• **Problem description**
Reproduce the stretch from the line containing "Kategorie szkoleń" through the end of the records, both ends included. Omit the pictures.

Saved entries:
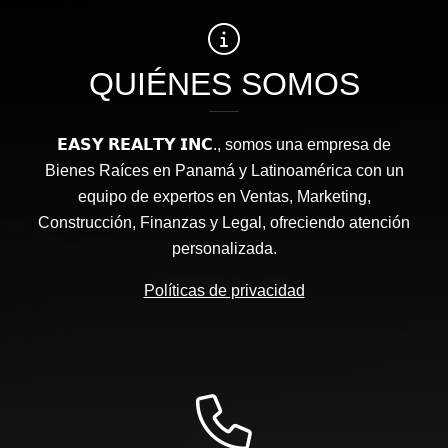
QUIÉNES SOMOS
𝗘𝗔𝗦𝗬 𝗥𝗘𝗔𝗟𝗧𝗬 𝗜𝗡𝗖., somos una empresa de
Bienes Raíces en Panamá y Latinoamérica con un
equipo de expertos en Ventas, Marketing,
Construcción, Finanzas y Legal, ofreciendo atención
personalizada.
Políticas de privacidad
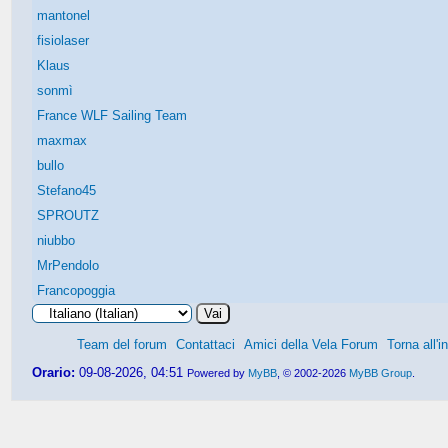
mantonel
fisiolaser
Klaus
sonmì
France WLF Sailing Team
maxmax
bullo
Stefano45
SPROUTZ
niubbo
MrPendolo
Francopoggia
Team del forum
Contattaci
Amici della Vela Forum
Torna all'i
Orario:
09-08-2026, 04:51
Powered by
MyBB
, © 2002-2026
MyBB Group
.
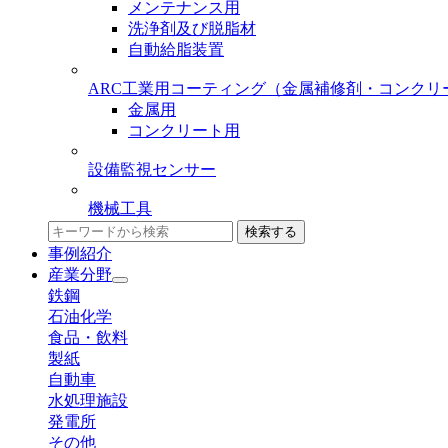
メンテナンス用
洗浄剤及び脱脂材
自動給脂装置
ARC工業用コーティング
（金属補修剤・コンクリ
金属用
コンクリート用
設備監視センサー
機械工具
検索する
事例紹介
産業分野
鉄鋼
石油化学
食品・飲料
製紙
自動車
水処理施設
発電所
その他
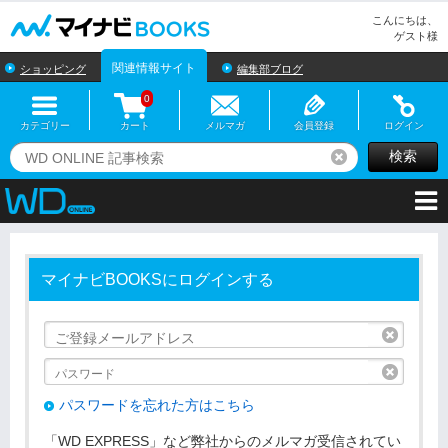
マイナビBOOKS
こんにちは、
ゲスト様
関連情報サイト
ショッピング
編集部ブログ
0
カテゴリー
カート
メルマガ
会員登録
ログイン
検索
リセット
マイナビBOOKSにログインする
リセッ
リセッ
パスワードを忘れた方はこちら
「WD EXPRESS」など弊社からのメルマガ受信されてい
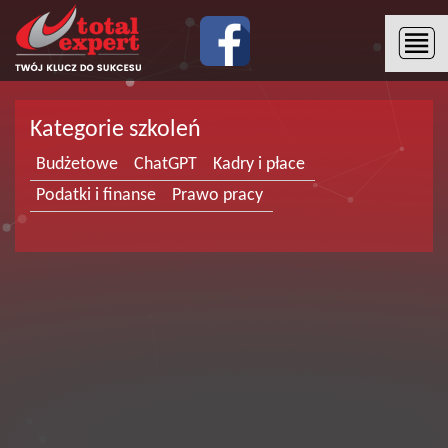
Kategorie szkoleń
Budżetowe
ChatGPT
Kadry i płace
Podatki i finanse
Prawo pracy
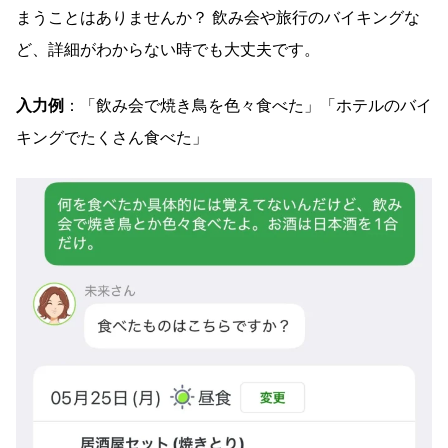
まうことはありませんか？ 飲み会や旅行のバイキングな
ど、詳細がわからない時でも大丈夫です。
入力例
：「飲み会で焼き鳥を色々食べた」「ホテルのバイ
キングでたくさん食べた」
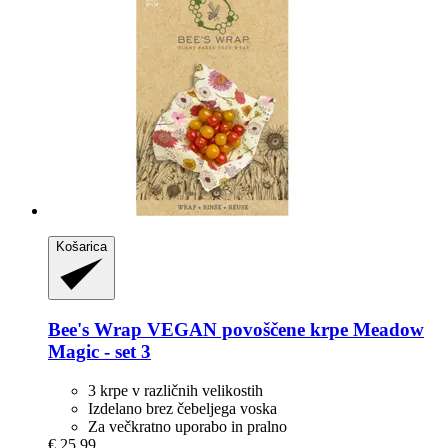
Košarica
Bee's Wrap
VEGAN povoščene krpe Meadow
Magic -​ set 3
3 krpe v različnih velikostih
Izdelano brez čebeljega voska
Za večkratno uporabo in pralno
€ 25,99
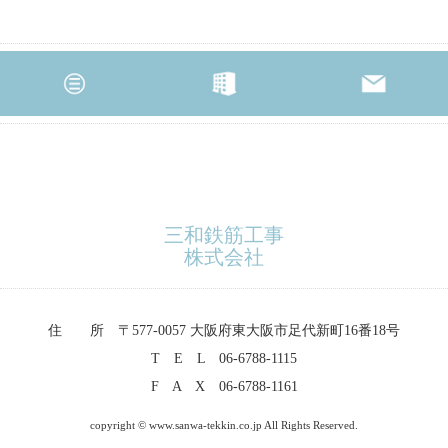
三和鉄筋工事
株式会社
住 所 〒577-0057 大阪府東大阪市足代新町16番18号
T E L 06-6788-1115
F A X 06-6788-1161
copyright © www.sanwa-tekkin.co.jp All Rights Reserved.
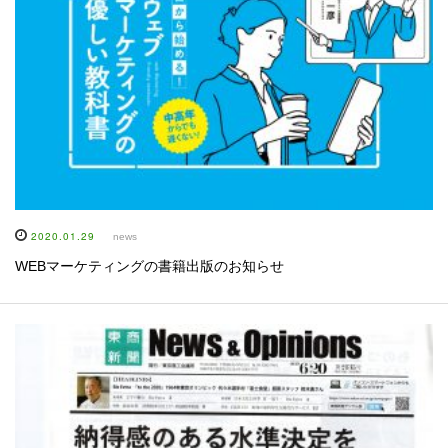
2020.01.29
news
WEBマーケティングの書籍出版のお知らせ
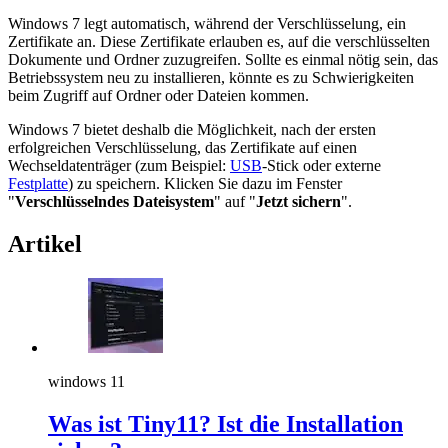
Windows 7 legt automatisch, während der Verschlüsselung, ein
Zertifikate an. Diese Zertifikate erlauben es, auf die verschlüsselten
Dokumente und Ordner zuzugreifen. Sollte es einmal nötig sein, das
Betriebssystem neu zu installieren, könnte es zu Schwierigkeiten
beim Zugriff auf Ordner oder Dateien kommen.
Windows 7 bietet deshalb die Möglichkeit, nach der ersten
erfolgreichen Verschlüsselung, das Zertifikate auf einen
Wechseldatenträger (zum Beispiel:
USB
-Stick oder externe
Festplatte
) zu speichern. Klicken Sie dazu im Fenster
"
Verschlüsselndes Dateisystem
" auf "
Jetzt sichern
".
Artikel
windows 11
Was ist Tiny11? Ist die Installation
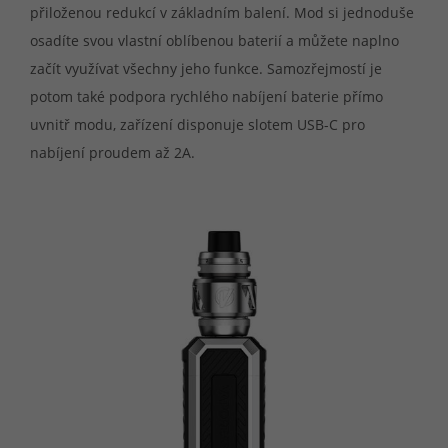
přiloženou redukcí v základním balení. Mod si jednoduše
osadíte svou vlastní oblíbenou baterií a můžete naplno
začít využívat všechny jeho funkce. Samozřejmostí je
potom také podpora rychlého nabíjení baterie přímo
uvnitř modu, zařízení disponuje slotem USB-C pro
nabíjení proudem až 2A.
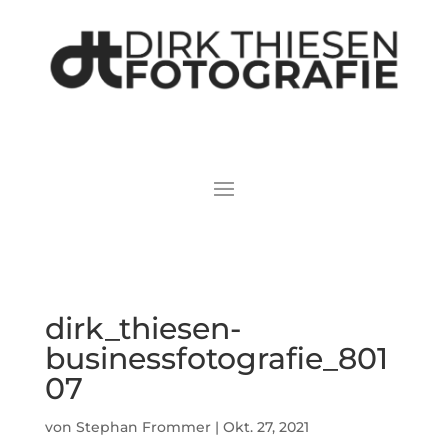
dirk_thiesen-
businessfotografie_801
07
von
Stephan Frommer
|
Okt. 27, 2021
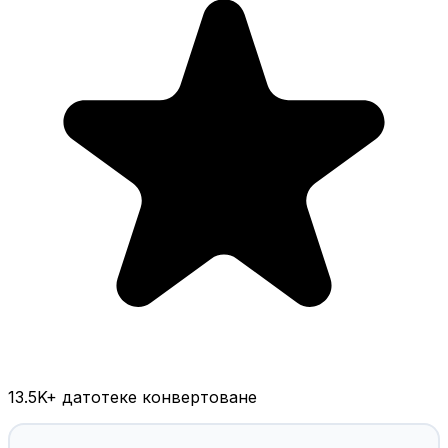
13.5K
+ датотеке конвертоване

• **Answer**
Kategorie szkoleń
Budżetowe
ChatGPT
Kadry i płace
Podatki i finanse
Prawo pracy
まうことはありませんか？ 飲み会や旅行のバイキングな
ど、詳細がわからない時でも大丈夫です。
入力例
：「飲み会で焼き鳥を色々食べた」「ホテルのバイ
キングでたくさん食べた」
Košarica
Bee's Wrap
VEGAN povoščene krpe Meadow
Magic -​ set 3
3 krpe v različnih velikostih
Izdelano brez čebeljega voska
Za večkratno uporabo in pralno
€ 25,99
三和鉄筋工事
株式会社
住 所 〒577-0057 大阪府東大阪市足代新町16番18号
T E L 06-6788-1115
F A X 06-6788-1161
copyright © www.sanwa-tekkin.co.jp All Rights Reserved.
2020.01.29
news
WEBマーケティングの書籍出版のお知らせ
Windows 7 legt automatisch, während der Verschlüsselung, ein
Zertifikate an. Diese Zertifikate erlauben es, auf die verschlüsselten
Dokumente und Ordner zuzugreifen. Sollte es einmal nötig sein, das
Betriebssystem neu zu installieren, könnte es zu Schwierigkeiten
beim Zugriff auf Ordner oder Dateien kommen.
Windows 7 bietet deshalb die Möglichkeit, nach der ersten
erfolgreichen Verschlüsselung, das Zertifikate auf einen
Wechseldatenträger (zum Beispiel:
USB
-Stick oder externe
Festplatte
) zu speichern. Klicken Sie dazu im Fenster
"
Verschlüsselndes Dateisystem
" auf "
Jetzt sichern
".
Artikel
windows 11
Was ist Tiny11? Ist die Installation
přiloženou redukcí v základním balení. Mod si jednoduše
osadíte svou vlastní oblíbenou baterií a můžete naplno
začít využívat všechny jeho funkce. Samozřejmostí je
potom také podpora rychlého nabíjení baterie přímo
uvnitř modu, zařízení disponuje slotem USB-C pro
nabíjení proudem až 2A.
dirk_thiesen-
businessfotografie_801
07
von
Stephan Frommer
|
Okt. 27, 2021
13.5K
+ датотеке конвертоване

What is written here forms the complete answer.